Title: The Book Thief
Author: Markus Zusak
Publisher: Alfred A. Knopf
Pages: 550 pp (paperback, without counting the book club guide, etc. in back)
MSRP: $11.99
Rating: * * * * */5



Wow, two fivers in a row! This book deserves it more than any other book I've read. No wonder it's won so many awards- it's great! I honestly can't say how much I loved this, and how many times I plan to reread it, and how many people I'm going to make read it.
The writing was perfect- it was wise, funny, heartbreaking, and true. I loved the narrator- Mr. Zusak made it Death, and it's not as scary and dark as you might think. He's "haunted by humans," as it says on the last page.

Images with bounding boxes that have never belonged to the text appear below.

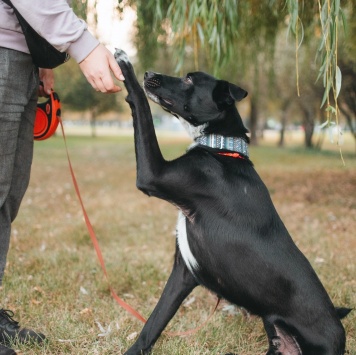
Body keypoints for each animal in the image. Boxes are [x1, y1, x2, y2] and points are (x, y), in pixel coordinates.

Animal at [114, 50, 350, 355]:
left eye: (189, 79)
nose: (149, 74)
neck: (222, 147)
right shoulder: (183, 272)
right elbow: (153, 324)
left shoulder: (153, 174)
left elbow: (141, 106)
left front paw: (124, 65)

It's about a girl named Liesel Meminger. Her brother dies on a train on the way to their first foster home, and at his burial service is where she gets her first book: The Grave Digger's Guide, I think it's called. That starts a beautiful love with books and words, and soon she's getting them everywhere she can: Nazi book burnings, the mayor's library. Oh, I didn't mention this starts in Germany, 1939, during the Holocaust.
Another place she gets books is two homemade ones, from the Jew that comes to live in the Hubermann's (Rosa and Hans Hubermann being her foster parents) basement later on.
There's also Rudy Steiner, the boy next door with the lemon-colored hair, who becomes her best friend/partner in crime.
This book, I should warn you, is incredibly sad- I was crying like crazy at the end. But it's worth your time and money to read, trust me.
Okay, don't you have a book to go buy and love?